Could you rewrite every one of the records below, swapping "アクセス" for "交通" and leaving everything else unchanged?

[Saved data records]
════════════════

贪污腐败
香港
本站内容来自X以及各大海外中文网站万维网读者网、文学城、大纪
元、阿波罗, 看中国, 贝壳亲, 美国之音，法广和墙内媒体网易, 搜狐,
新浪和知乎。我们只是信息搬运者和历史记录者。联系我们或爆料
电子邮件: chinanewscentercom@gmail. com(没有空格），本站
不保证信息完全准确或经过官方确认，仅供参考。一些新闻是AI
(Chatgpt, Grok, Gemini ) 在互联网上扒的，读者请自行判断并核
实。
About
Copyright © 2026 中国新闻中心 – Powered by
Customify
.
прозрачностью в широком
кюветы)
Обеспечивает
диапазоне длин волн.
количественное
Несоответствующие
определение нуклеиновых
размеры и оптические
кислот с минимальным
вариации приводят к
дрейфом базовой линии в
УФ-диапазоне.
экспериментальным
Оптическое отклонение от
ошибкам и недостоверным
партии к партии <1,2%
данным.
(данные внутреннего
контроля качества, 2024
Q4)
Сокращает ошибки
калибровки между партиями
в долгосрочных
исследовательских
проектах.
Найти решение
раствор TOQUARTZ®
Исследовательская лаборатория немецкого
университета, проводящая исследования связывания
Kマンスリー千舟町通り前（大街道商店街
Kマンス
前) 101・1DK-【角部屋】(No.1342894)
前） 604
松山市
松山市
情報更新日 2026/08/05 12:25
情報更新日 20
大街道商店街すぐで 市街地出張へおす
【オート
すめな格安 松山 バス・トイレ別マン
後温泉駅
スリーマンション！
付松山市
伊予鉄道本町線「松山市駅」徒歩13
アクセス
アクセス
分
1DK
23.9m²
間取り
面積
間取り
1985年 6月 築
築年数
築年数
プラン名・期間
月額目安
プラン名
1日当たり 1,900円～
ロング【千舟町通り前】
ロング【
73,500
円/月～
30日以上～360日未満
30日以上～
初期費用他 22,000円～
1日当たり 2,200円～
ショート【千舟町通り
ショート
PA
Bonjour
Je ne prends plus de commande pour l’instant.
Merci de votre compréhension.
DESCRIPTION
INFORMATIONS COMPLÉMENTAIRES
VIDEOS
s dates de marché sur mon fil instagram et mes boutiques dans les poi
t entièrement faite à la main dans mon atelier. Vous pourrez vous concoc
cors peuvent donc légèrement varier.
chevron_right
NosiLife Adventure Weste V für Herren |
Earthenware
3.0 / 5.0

════════════════

- SOLUTION TO THIS PROBLEM
贪污腐败
香港
本站内容来自X以及各大海外中文网站万维网读者网、文学城、大纪
元、阿波罗, 看中国, 贝壳亲, 美国之音，法广和墙内媒体网易, 搜狐,
新浪和知乎。我们只是信息搬运者和历史记录者。联系我们或爆料
电子邮件: chinanewscentercom@gmail. com(没有空格），本站
不保证信息完全准确或经过官方确认，仅供参考。一些新闻是AI
(Chatgpt, Grok, Gemini ) 在互联网上扒的，读者请自行判断并核
实。
About
Copyright © 2026 中国新闻中心 – Powered by
Customify
.
прозрачностью в широком
кюветы)
Обеспечивает
диапазоне длин волн.
количественное
Несоответствующие
определение нуклеиновых
размеры и оптические
кислот с минимальным
вариации приводят к
дрейфом базовой линии в
УФ-диапазоне.
экспериментальным
Оптическое отклонение от
ошибкам и недостоверным
партии к партии <1,2%
данным.
(данные внутреннего
контроля качества, 2024
Q4)
Сокращает ошибки
калибровки между партиями
в долгосрочных
исследовательских
проектах.
Найти решение
раствор TOQUARTZ®
Исследовательская лаборатория немецкого
университета, проводящая исследования связывания
Kマンスリー千舟町通り前（大街道商店街
Kマンス
前) 101・1DK-【角部屋】(No.1342894)
前） 604
松山市
松山市
情報更新日 2026/08/05 12:25
情報更新日 20
大街道商店街すぐで 市街地出張へおす
【オート
すめな格安 松山 バス・トイレ別マン
後温泉駅
スリーマンション！
付松山市
伊予鉄道本町線「松山市駅」徒歩13
交通
交通
分
1DK
23.9m²
間取り
面積
間取り
1985年 6月 築
築年数
築年数
プラン名・期間
月額目安
プラン名
1日当たり 1,900円～
ロング【千舟町通り前】
ロング【
73,500
円/月～
30日以上～360日未満
30日以上～
初期費用他 22,000円～
1日当たり 2,200円～
ショート【千舟町通り
ショート
PA
Bonjour
Je ne prends plus de commande pour l’instant.
Merci de votre compréhension.
DESCRIPTION
INFORMATIONS COMPLÉMENTAIRES
VIDEOS
s dates de marché sur mon fil instagram et mes boutiques dans les poi
t entièrement faite à la main dans mon atelier. Vous pourrez vous concoc
cors peuvent donc légèrement varier.
chevron_right
NosiLife Adventure Weste V für Herren |
Earthenware
3.0 / 5.0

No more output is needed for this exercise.